- 課題文:
--------------------------------

本願発明は、鋼製ワークを水素脆性が発生しない状態に熱処理して製造する方法(調質方法)に関するものである。
鋼製ワークの熱処理は、硬度アップや靱性の向上、調質、高輝度化など様々な目的で行われている。いずれにしても、加熱装置が必要であり、加熱装置としては、天然ガスやプロパンガスなどの炭化水素ガスを燃料(或いは炭素源)として使用するガス炉(雰囲気炉)や、熱源として電熱ヒータを使用している真空炉やマッフル炉など、複数種類が存在している。
硬度アップにしても調質にしても、加熱工程の後に焼入れ、焼き戻しを行っており、焼入れには、冷却手段として水又は油(すなわち液体)を使用する場合と、窒素ガスや炭酸ガスのようなガスを使用する場合とがある。
硬化や調質のためにワークを熱処理した場合の大きな問題として、水素脆性による遅れ破壊が挙げられる。すなわち、加熱手段や浸炭用炭素源として炭化水素ガスが多用されているが、加熱工程で水素がワークの内部に侵入することによって遅れ破壊が生じるものである。
水素脆性の原因は水素にあるが、水素脆性を引き起こすメカニズムとしては、従来から水素自体が脆性を引き起こすとの考え方が主流であり、そこで、焼き戻し工程などで水素を放散させる対策が採られていたが、残留水素がゼロであっても遅れ破壊の解消には至っていないのが現実であった。
この点について本願発明者たちは、水素脆性の原因は水素自体にあるのではなく、水素が侵入して形成された空孔にあるのではないかと推測し、そして、炭化水素ガスを浸炭炭素源として使用しつつ、ワークへの水素の侵入を防止又は著しく抑制することにより、ワークに空孔が発生することを防止又は著しく抑制した硬度アップ技術を開発し、これを特許文献1において開示した。この特許文献1の技術によると、従来品に比べて非常に高い遅れ破壊防止効果が発揮されており、市場で高い評価を受けるに至っている。

--------------------------------

- 保存データ:
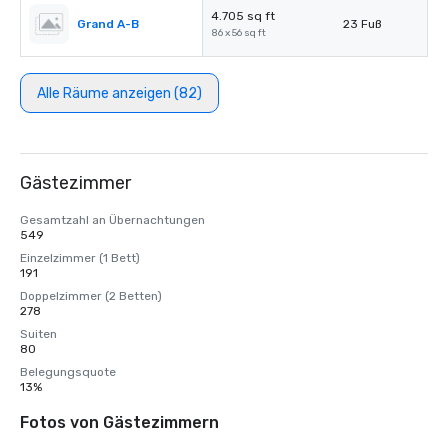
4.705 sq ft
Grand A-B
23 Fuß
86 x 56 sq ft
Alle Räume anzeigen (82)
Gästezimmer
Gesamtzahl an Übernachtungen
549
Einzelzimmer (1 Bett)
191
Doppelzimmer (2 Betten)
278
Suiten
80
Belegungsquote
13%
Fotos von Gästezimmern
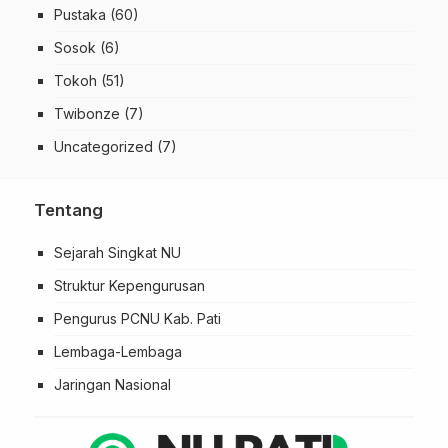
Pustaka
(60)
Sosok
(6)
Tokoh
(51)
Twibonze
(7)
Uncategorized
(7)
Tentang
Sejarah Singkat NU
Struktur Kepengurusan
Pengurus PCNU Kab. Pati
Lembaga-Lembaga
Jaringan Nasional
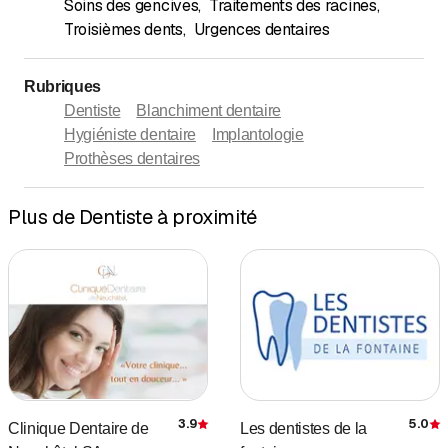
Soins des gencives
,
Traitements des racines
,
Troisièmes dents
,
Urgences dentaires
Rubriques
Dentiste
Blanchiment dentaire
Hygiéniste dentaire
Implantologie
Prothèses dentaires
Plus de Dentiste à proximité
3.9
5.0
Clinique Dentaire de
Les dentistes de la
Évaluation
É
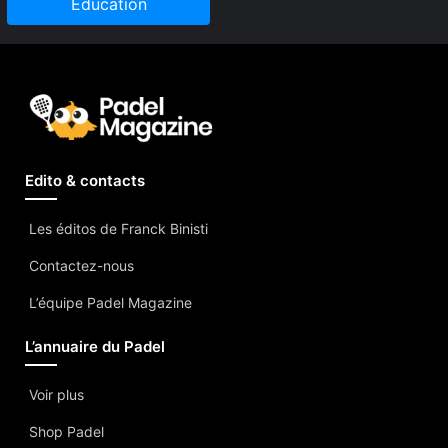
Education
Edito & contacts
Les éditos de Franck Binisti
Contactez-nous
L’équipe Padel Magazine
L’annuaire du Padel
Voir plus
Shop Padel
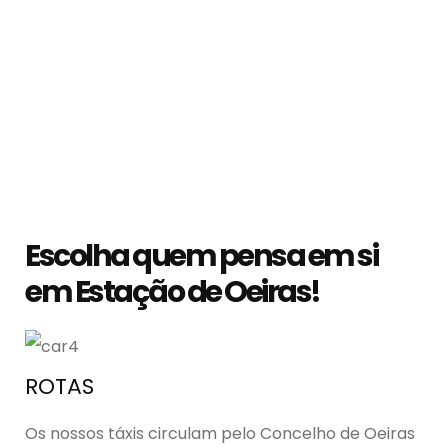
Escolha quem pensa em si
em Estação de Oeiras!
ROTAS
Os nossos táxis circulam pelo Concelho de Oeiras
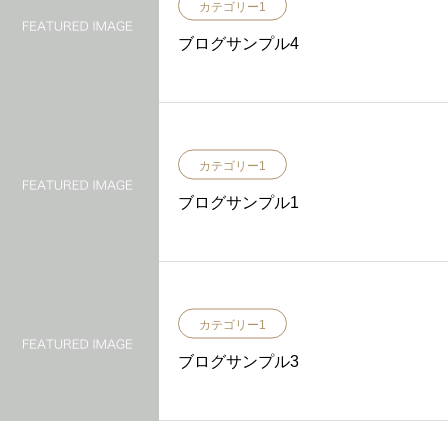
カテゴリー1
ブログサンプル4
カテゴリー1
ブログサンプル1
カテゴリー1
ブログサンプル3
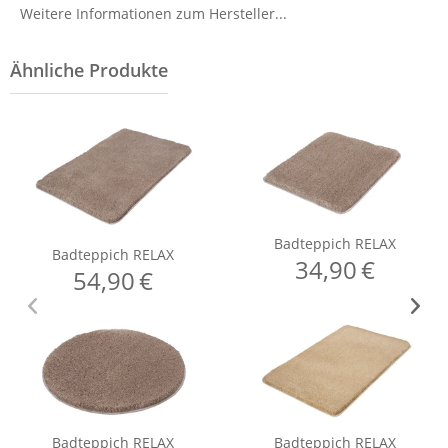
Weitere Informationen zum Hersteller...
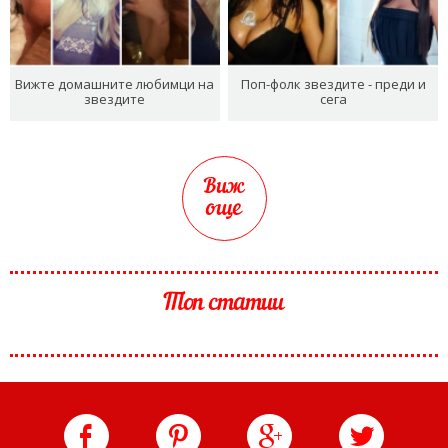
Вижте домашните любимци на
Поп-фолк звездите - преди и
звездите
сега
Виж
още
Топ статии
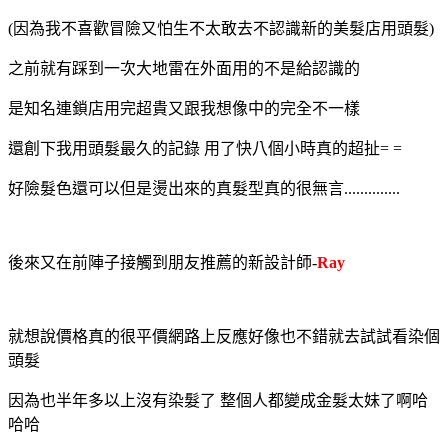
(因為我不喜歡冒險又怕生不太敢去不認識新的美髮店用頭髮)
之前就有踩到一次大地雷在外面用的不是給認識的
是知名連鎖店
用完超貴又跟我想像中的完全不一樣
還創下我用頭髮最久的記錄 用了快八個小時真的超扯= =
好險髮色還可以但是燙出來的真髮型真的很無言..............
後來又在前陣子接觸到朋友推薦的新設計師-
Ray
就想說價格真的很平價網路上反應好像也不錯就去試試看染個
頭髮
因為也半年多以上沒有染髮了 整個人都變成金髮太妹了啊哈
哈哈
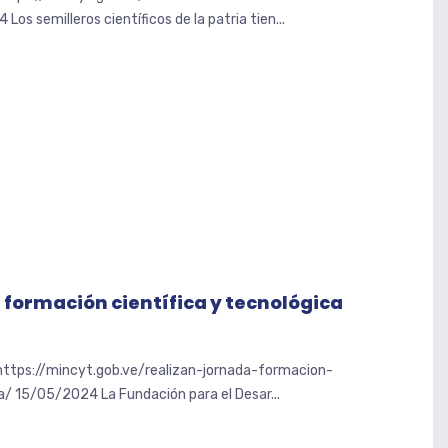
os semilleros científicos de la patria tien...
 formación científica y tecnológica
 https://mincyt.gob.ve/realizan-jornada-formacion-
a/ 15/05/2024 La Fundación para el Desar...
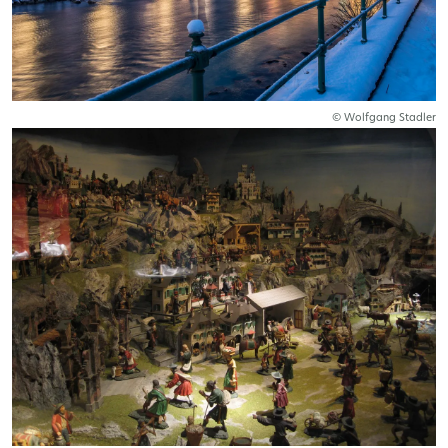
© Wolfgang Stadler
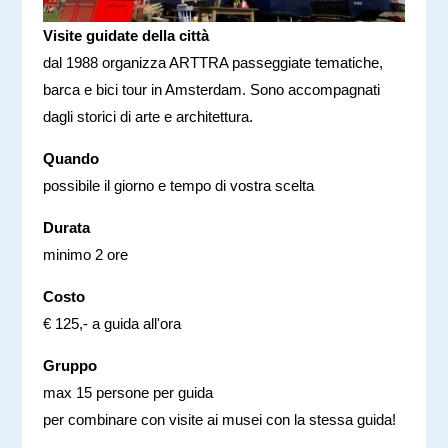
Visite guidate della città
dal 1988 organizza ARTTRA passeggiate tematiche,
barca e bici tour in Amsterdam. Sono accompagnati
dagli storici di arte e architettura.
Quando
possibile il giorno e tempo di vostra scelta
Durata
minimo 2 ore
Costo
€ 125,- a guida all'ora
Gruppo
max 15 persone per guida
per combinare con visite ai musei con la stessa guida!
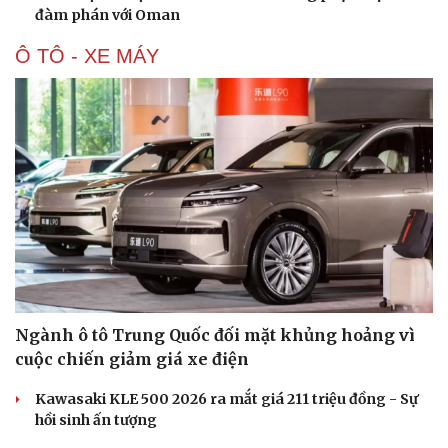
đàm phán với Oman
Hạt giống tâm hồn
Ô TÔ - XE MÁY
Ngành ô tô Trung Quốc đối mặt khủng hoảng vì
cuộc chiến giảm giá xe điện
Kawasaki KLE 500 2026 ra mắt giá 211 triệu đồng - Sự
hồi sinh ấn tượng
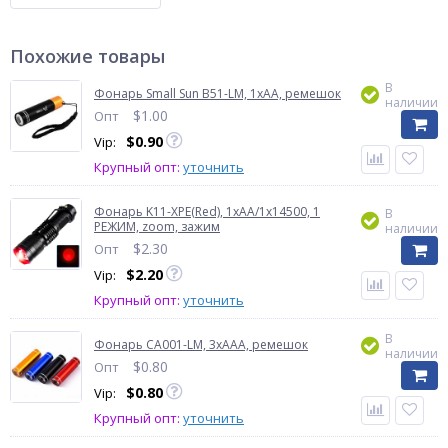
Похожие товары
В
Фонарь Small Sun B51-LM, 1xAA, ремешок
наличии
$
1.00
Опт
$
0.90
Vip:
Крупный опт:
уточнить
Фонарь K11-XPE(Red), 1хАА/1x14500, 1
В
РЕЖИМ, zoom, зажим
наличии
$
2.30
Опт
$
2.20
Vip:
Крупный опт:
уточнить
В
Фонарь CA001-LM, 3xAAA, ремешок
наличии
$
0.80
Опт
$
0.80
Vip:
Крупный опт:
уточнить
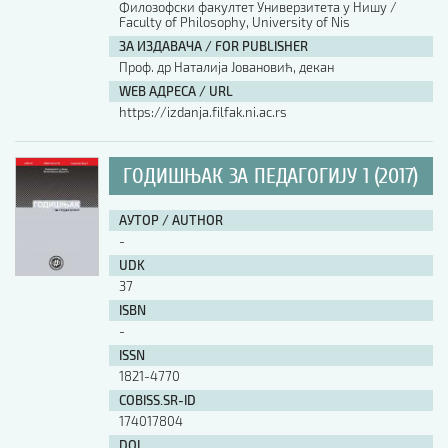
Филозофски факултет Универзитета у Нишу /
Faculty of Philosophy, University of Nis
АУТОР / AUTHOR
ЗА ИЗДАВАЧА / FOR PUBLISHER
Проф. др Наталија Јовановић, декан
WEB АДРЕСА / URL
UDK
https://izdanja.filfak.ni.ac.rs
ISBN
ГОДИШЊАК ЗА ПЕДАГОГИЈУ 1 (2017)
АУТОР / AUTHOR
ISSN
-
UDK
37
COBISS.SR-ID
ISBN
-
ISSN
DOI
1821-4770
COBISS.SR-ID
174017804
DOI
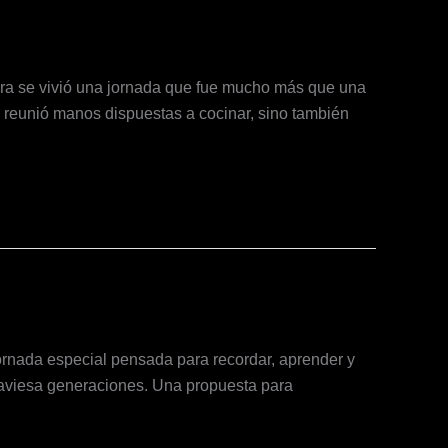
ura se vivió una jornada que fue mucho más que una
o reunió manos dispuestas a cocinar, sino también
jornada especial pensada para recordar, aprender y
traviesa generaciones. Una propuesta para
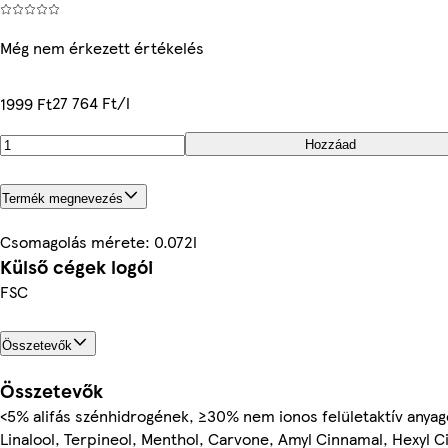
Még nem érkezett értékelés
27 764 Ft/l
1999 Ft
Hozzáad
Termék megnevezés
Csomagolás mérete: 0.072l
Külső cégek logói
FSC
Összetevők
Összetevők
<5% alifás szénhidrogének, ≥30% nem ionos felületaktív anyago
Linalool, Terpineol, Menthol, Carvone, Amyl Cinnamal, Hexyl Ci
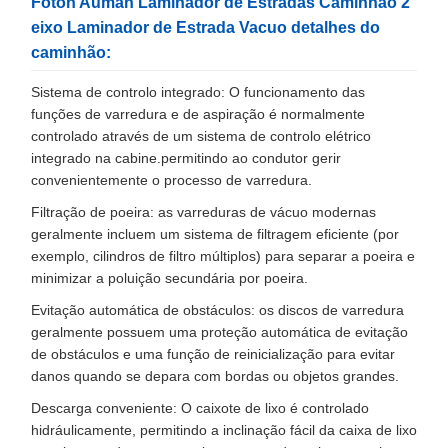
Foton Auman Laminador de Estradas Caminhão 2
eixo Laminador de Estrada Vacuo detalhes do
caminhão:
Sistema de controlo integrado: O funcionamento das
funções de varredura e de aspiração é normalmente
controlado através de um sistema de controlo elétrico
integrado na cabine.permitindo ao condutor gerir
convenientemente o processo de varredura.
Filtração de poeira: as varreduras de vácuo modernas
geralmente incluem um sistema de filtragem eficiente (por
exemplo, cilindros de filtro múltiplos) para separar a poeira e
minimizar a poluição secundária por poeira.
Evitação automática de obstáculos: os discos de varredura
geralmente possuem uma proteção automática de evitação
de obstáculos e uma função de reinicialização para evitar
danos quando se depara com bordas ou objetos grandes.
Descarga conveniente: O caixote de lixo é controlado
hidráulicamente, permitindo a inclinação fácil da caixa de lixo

--------------------------------

- 課題:
課題文の内容をもとに、次の問いに答えなさい。
(a) 焼入れの冷却手段として使われる液体には何があるか。
(b) 水素脆性への従来の対策として採られていたのはどのような対策か。
(c) 本願発明者たちは、水素脆性の原因が何にあると推測したか。
エントリは課題文とは別の資料として扱います。

- 解答:
(a) 水又は油
(b) 焼き戻し工程などで水素を放散させる対策
(c) 水素が侵入して形成された空孔